By the end of 2011 I decided after 35 years at CIFS, to move on. In a way I decided to move away from home so welcome to my new home. Here I intend to continue to do what I have been doing for many years: looking at the future through writing and talking.
The futurist’s ”mantra”.
Futures studies is a rather problematic term. You can’t study something that doesn’t exist and that is of course the essential thing about the future. You are in any given present standing in front of many potential futures. That’s why I talk about futures studies with future in the plural. On the other hand you can’t help trying to study the future. Decisions have to be made in the present, but have to work in the future. You do not make decisions that have to work in the past although attempts at rewriting history could be viewed like that. You can make decisions by rolling the dice or other incidental ways – and sometimes it seem that that is what is happening. If you do not want to make decisions that way you have to base your decisions on some assumptions as to what kind of future you think your decision will have to work on. These assumptions are not necessarily right. In fact they are often wrong, but if you are aware of what kind of assumptions you are basing your decision making on you are at least able to see when you are wrong. So a qualified guess is better than nothing.
Basically futures studies concerns the present. Gaston Berger said that “the purpose of looking at the future is to disturb the present”. We travel figuratively into the future in order to find inspiration for the decisions that have to be made in the present. Hence arguments are more important than conclusions. Of what use is the brilliant futurist who is able to predict accurately what is going to happen in ten years if these brilliant predictions aren’t accompanied by arguments on why this is going to happen. You can’t wait for ten years to see whether it really is going to happen. The arguments can be used to monitor the present to see whether reality is on the predicted track.

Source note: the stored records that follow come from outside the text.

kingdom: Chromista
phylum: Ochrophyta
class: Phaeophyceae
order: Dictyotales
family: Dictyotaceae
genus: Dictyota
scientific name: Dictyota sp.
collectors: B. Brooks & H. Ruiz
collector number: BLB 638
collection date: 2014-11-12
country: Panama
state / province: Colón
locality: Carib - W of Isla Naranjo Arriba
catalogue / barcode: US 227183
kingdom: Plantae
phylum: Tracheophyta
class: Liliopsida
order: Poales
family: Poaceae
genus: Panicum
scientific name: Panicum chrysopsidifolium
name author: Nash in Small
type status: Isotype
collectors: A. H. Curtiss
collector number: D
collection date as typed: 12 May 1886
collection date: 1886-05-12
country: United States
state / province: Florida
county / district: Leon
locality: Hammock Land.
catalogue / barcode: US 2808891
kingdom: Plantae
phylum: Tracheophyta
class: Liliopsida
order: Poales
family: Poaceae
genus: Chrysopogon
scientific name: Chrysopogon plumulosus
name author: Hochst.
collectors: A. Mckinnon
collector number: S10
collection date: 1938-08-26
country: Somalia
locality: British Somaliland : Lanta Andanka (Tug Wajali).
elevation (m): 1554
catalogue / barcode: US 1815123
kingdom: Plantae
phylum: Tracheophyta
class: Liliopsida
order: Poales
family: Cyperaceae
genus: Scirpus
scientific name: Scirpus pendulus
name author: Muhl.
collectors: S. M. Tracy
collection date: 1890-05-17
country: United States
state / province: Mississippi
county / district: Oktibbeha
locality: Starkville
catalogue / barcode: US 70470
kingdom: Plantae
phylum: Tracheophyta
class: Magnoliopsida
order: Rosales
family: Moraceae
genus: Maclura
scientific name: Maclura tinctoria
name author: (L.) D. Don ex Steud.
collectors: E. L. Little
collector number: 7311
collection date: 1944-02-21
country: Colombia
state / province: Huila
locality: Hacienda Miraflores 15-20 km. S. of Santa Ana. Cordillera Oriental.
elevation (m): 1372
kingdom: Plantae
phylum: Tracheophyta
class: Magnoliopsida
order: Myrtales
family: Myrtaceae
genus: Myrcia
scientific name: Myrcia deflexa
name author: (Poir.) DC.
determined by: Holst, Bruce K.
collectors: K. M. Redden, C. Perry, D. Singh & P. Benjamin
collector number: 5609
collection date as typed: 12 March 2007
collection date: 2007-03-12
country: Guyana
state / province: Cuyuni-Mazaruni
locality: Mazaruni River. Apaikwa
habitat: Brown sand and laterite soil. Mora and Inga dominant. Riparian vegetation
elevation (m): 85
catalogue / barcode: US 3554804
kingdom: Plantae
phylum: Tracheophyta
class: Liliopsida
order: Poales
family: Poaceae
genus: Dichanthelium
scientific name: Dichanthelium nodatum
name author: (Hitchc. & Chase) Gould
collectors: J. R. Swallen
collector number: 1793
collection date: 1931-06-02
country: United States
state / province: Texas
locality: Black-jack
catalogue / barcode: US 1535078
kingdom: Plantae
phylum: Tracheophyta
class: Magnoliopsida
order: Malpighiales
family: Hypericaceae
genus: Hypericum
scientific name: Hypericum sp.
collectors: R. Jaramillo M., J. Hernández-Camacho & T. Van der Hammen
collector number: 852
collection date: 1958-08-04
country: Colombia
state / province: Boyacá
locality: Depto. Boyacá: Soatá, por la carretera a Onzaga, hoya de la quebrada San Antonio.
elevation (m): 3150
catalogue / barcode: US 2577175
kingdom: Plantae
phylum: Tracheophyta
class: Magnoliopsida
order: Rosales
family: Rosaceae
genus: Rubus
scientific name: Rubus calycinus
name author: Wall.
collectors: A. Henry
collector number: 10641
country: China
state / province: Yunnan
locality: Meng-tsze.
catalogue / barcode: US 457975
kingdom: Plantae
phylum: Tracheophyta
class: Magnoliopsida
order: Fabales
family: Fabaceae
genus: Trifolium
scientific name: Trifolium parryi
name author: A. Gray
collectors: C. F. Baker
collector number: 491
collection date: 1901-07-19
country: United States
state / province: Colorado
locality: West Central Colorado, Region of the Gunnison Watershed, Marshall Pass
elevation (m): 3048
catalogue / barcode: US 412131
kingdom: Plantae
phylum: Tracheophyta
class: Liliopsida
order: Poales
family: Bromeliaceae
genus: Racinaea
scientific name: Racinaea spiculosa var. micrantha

Futures studies – at least the way I do it – is intended to inspire others in their decision making. Therefore the way futures studies is presented is important. There was a time where you would expect that the more boring, the cleverer the report. Now reports, articles or presentations have to be presented in a way that make people read or listen and give them an AHA experience. Uninspiring futures studies is not used and hence – however right they may be- uninteresting. Futures studies are here to be used.
Finally I think a futurist ought to be ’value free’. The futurist’s job is not to tell people what they ought to do but rather what they could do. I know perfectly well that value free research is impossible but I think the futurist ought to have it as an ambition.